Hi HN!
I'm stoked to share a project I've been working on called PDF to Podcast. It's a free, open-source tool that automatically converts PDF documents into engaging, informative podcast-style audio content using large language models and text-to-speech tech.
Inspiration:
The idea for this project came from the NotebookLM demo at Google I/O, where they showcased generating audio dialogue from uploaded PDFs and other sources. However, that audio feature hasn't been publicly released yet, and I wanted to challenge myself to build something similar using existing tools and APIs.
How it works:
The user uploads a PDF
The tool extracts the text and feeds it into Google's Gemini Flash language model
Gemini Flash generates a natural, engaging podcast dialogue script based on the key information in the document
This script is then converted to audio using OpenAI's text-to-speech API
The user can listen to the generated "podcast episode" and read along with the transcript
I chose to use Gemini Flash for the language model because it's good at writing high-quality prose while being fast and cheap. We use OpenAI's TTS API to then bring the dialogue to life.

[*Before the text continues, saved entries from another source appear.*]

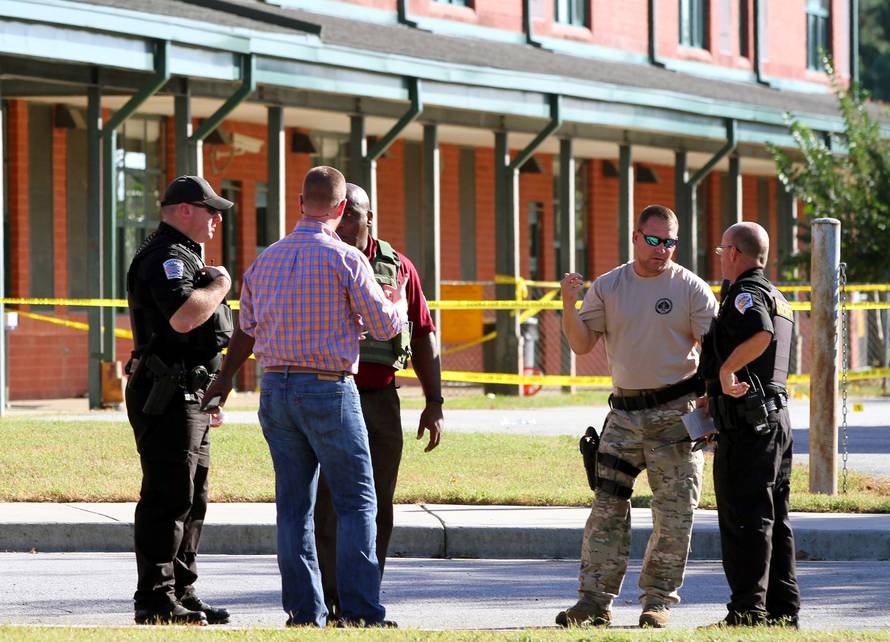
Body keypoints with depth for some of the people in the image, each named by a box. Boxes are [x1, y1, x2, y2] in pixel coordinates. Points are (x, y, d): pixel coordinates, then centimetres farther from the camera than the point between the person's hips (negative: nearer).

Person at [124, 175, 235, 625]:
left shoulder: (183, 257, 22)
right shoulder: (165, 258, -14)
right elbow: (183, 316, -31)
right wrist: (219, 286, -13)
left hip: (188, 395, 11)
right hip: (168, 397, -11)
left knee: (191, 499, 12)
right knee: (168, 498, -10)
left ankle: (181, 593, 18)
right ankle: (155, 600, -10)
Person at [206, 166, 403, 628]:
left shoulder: (266, 260, 8)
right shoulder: (346, 260, -9)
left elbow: (246, 330, 16)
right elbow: (385, 326, -3)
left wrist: (223, 382, 30)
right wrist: (398, 304, 20)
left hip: (275, 390, 5)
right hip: (329, 390, -5)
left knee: (294, 504, 10)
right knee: (357, 502, -1)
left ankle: (303, 610, 8)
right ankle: (359, 610, -7)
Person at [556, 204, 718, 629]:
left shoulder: (691, 288, 0)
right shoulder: (608, 287, 8)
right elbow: (582, 345, 6)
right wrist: (570, 306, -11)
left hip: (675, 413, -2)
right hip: (624, 413, 2)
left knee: (674, 513, -2)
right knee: (607, 507, -2)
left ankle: (658, 601, 6)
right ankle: (595, 599, -1)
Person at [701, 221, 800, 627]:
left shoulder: (746, 293, -11)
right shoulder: (776, 298, 21)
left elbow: (760, 335, -33)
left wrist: (726, 370, -25)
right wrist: (713, 395, 27)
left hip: (746, 422, -10)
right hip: (776, 415, 10)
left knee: (744, 520, -8)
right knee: (774, 520, 12)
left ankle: (748, 610, -9)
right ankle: (782, 608, 14)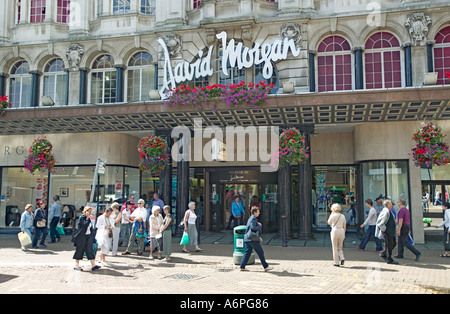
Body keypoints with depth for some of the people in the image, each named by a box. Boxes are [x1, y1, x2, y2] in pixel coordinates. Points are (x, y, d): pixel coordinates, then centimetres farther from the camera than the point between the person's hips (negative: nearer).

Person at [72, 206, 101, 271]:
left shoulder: (89, 218, 13)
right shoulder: (82, 218, -10)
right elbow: (85, 224, -26)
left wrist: (93, 235, 15)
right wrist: (88, 218, -19)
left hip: (89, 236, 7)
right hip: (81, 237, -7)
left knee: (90, 250, 0)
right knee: (79, 250, 3)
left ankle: (93, 265, -4)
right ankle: (76, 265, 15)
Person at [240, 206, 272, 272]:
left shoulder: (250, 218, 19)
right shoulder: (253, 219, -13)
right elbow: (253, 228, -26)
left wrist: (258, 237, 25)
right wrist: (260, 225, -9)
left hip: (247, 239, 9)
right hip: (253, 239, -9)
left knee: (247, 253, 9)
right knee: (260, 252, 1)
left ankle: (242, 267, 6)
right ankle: (266, 266, 8)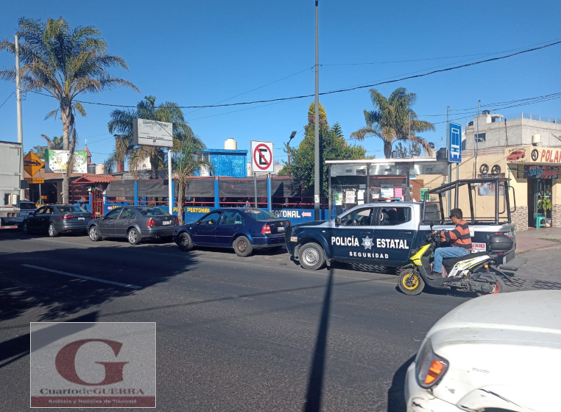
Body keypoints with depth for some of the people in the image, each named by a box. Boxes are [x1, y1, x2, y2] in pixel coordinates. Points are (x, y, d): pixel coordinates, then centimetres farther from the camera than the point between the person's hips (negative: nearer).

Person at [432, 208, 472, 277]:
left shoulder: (462, 224, -15)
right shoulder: (460, 224, 18)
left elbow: (453, 234, -30)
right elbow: (455, 237, 26)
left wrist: (440, 233, -22)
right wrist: (446, 239, 13)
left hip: (462, 250, -11)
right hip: (462, 249, 11)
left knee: (438, 251, -16)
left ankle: (437, 273, -16)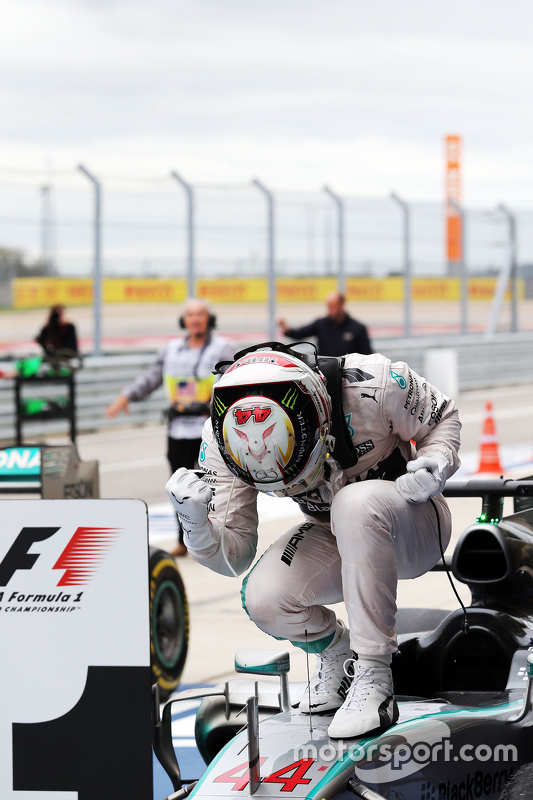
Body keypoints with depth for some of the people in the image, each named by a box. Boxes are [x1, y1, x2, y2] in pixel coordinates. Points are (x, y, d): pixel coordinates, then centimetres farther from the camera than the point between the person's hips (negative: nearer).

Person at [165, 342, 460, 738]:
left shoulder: (373, 385, -29)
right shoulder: (223, 437, -19)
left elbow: (443, 417, -7)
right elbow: (232, 556, -13)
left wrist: (436, 465, -27)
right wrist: (195, 522, -34)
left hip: (411, 525, -3)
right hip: (335, 540, 3)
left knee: (357, 503, -37)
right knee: (263, 597, -26)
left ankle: (374, 675, -28)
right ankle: (335, 649, 9)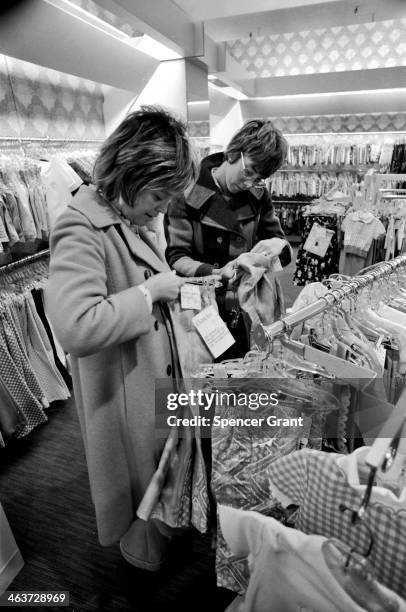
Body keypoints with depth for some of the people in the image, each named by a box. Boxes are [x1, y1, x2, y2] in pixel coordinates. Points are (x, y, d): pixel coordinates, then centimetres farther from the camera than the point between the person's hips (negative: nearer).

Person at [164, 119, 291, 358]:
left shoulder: (258, 194, 3)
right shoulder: (188, 191, -12)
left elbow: (278, 238, 9)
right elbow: (175, 257, -14)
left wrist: (279, 245, -16)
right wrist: (216, 273, -30)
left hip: (240, 313, 5)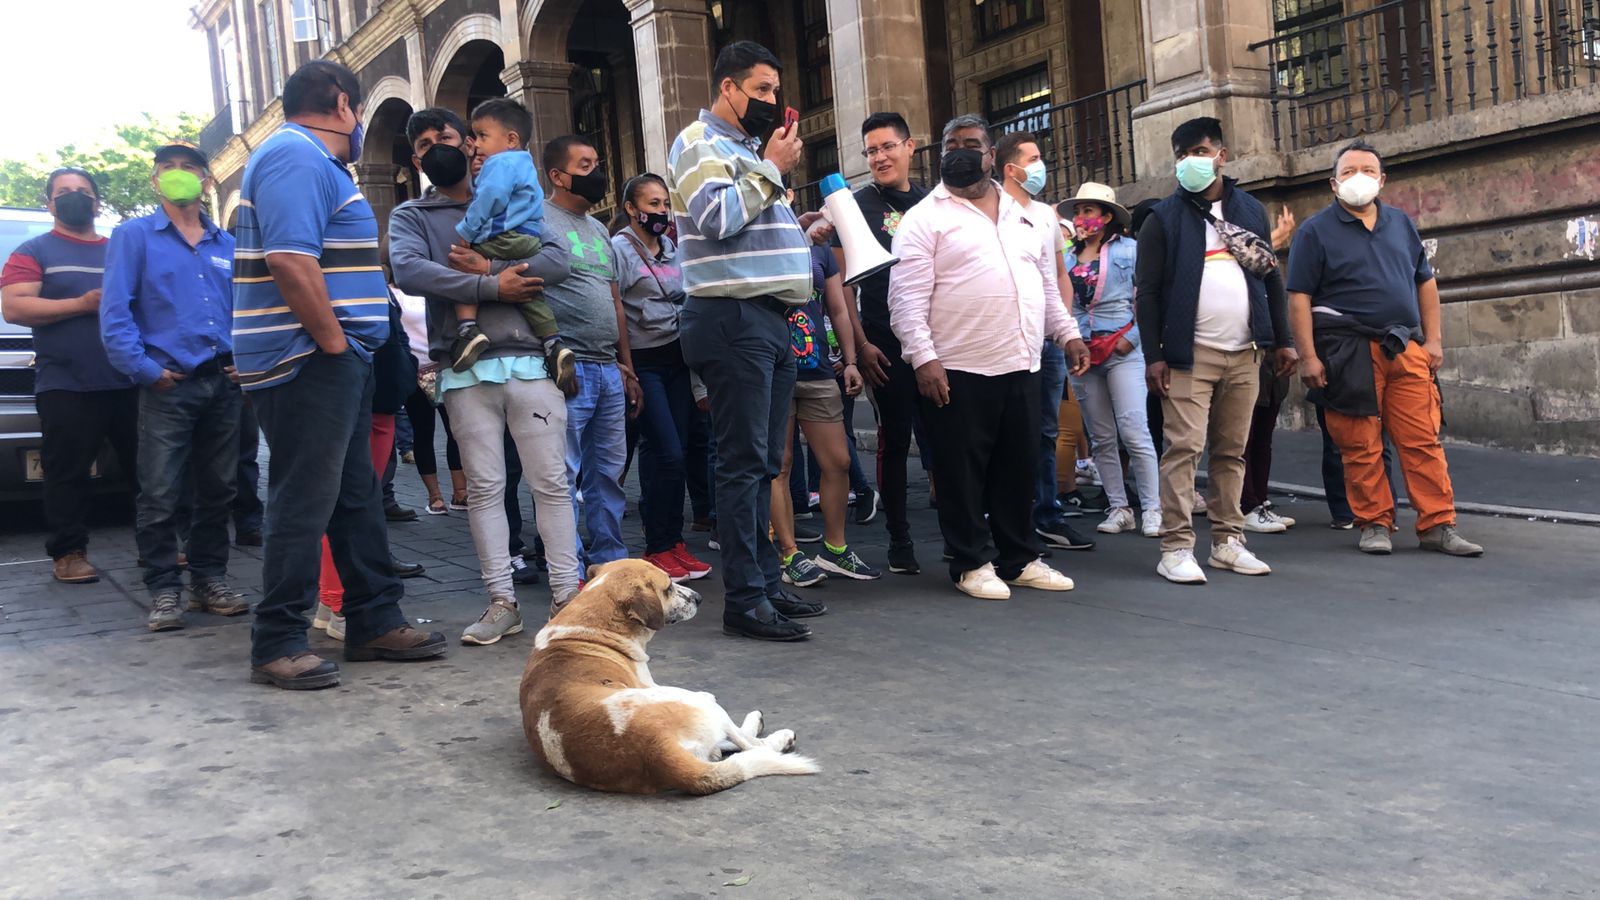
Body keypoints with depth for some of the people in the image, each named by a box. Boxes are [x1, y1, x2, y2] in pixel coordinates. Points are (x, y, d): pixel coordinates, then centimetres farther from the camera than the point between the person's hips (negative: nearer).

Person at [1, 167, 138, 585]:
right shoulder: (34, 251, 6)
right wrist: (81, 304, -14)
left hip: (128, 383, 4)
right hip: (66, 388, -4)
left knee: (147, 468, 6)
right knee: (68, 474, -2)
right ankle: (68, 553, 5)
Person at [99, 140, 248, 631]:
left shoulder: (226, 244, 16)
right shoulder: (134, 236, 3)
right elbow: (115, 311, -5)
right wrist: (145, 369, -12)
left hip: (223, 384, 4)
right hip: (168, 385, -4)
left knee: (218, 490, 9)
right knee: (161, 495, -6)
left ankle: (210, 580, 20)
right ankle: (164, 590, 3)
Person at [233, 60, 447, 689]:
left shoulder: (310, 159, 22)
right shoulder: (297, 156, -12)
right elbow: (290, 260, -25)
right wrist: (333, 341, -18)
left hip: (333, 362, 11)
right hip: (309, 362, -11)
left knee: (357, 496, 14)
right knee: (304, 504, -6)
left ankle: (374, 623, 22)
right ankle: (277, 646, 1)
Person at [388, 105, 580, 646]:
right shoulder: (410, 216, 13)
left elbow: (556, 260, -1)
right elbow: (408, 271, -10)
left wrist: (484, 268, -11)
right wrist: (493, 286, -12)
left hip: (529, 360, 0)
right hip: (465, 371, 0)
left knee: (550, 481, -1)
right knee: (484, 487, 1)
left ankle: (567, 593, 5)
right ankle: (501, 601, 8)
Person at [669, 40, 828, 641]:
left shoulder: (748, 148, 24)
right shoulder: (699, 144, -3)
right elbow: (715, 218, -18)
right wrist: (771, 168, -9)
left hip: (771, 321, 9)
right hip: (732, 319, -9)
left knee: (764, 465, 10)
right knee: (744, 463, -10)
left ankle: (767, 583, 16)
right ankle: (744, 600, -8)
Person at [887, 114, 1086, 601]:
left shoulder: (1028, 214, 16)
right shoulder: (925, 219, -2)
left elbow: (1048, 284, 23)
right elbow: (907, 299, -10)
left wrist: (1067, 333, 13)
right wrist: (923, 358, -19)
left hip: (1023, 366, 5)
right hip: (958, 370, -5)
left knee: (1020, 468, 11)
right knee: (963, 472, 1)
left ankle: (1021, 559, 22)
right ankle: (973, 563, 13)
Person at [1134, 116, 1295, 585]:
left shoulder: (1251, 210, 15)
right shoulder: (1164, 217, 2)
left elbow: (1272, 278, 17)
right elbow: (1147, 291, -2)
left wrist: (1282, 340, 10)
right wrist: (1152, 355, -10)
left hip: (1244, 353, 4)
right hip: (1189, 353, -4)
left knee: (1232, 451, 7)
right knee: (1184, 448, -9)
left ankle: (1228, 541, 14)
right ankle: (1176, 547, -7)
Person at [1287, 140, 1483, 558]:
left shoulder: (1400, 223, 15)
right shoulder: (1317, 230, 1)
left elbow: (1425, 282, 19)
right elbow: (1299, 297, -5)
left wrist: (1433, 339, 11)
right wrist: (1308, 356, -12)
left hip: (1406, 349, 4)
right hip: (1348, 353, -4)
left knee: (1424, 441, 1)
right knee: (1361, 446, 0)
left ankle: (1438, 526, 6)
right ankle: (1374, 524, 12)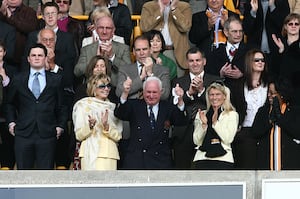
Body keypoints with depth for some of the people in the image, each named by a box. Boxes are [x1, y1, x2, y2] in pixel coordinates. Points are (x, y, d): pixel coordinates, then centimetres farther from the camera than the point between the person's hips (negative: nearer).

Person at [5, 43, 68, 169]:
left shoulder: (56, 80, 10)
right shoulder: (18, 80, 11)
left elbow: (61, 106, 12)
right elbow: (10, 104, 20)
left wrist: (60, 125, 3)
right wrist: (11, 122, 8)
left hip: (47, 134, -1)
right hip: (23, 134, 1)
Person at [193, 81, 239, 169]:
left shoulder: (232, 115, 9)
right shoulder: (201, 114, 16)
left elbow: (228, 139, -2)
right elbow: (196, 141, 9)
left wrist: (215, 122, -8)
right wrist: (203, 124, -5)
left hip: (223, 158, -2)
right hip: (202, 158, 2)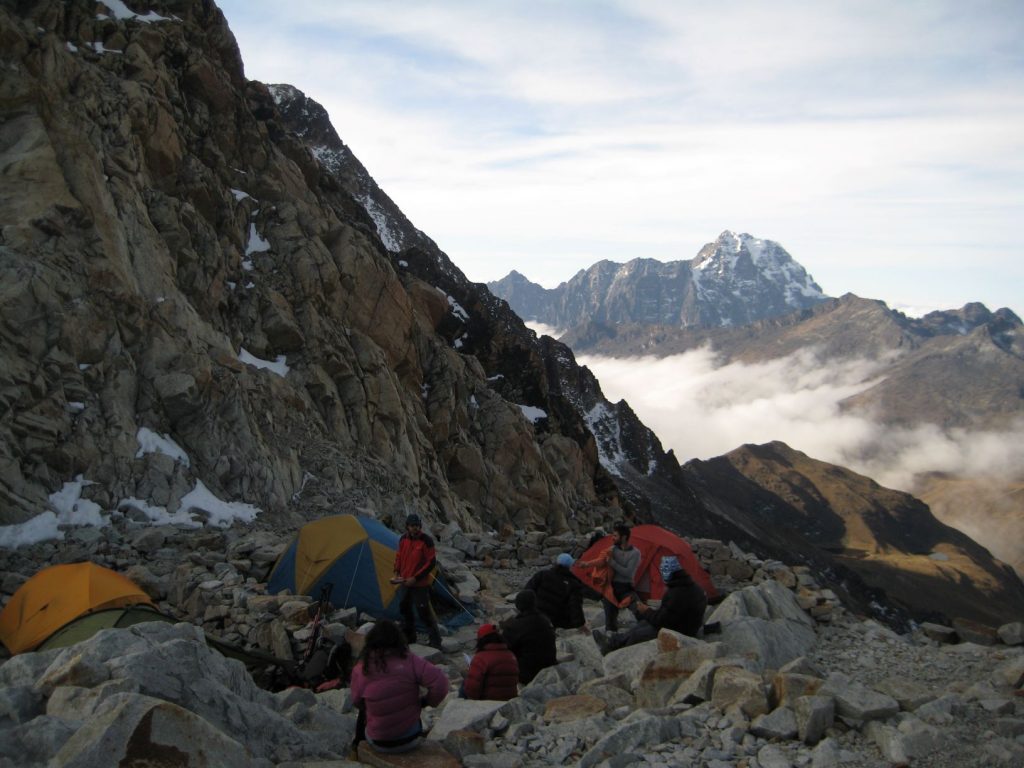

Under the hood, it's built with Python, FastAPI, Gradio for the web UI, and my own library, promptic, for calling the LLM and getting structured output. The code is open-source and available on GitHub.
Apart from the tool's practical utility, I'm hoping this project can serve as a helpful example for others looking to build applications on top of large language models. It demonstrates an end-to-end flow from document intake to language model usage to audio output, with a simple web interface on top.
I would love to hear any feedback or ideas from the HN community! I think there's a lot of potential to expand on this concept and make all sorts of written content more accessible and engaging through audio conversion. Let me know what you think :)
It starts like this:
The way this uses different OpenAI TTS voices for the different roles is really neat!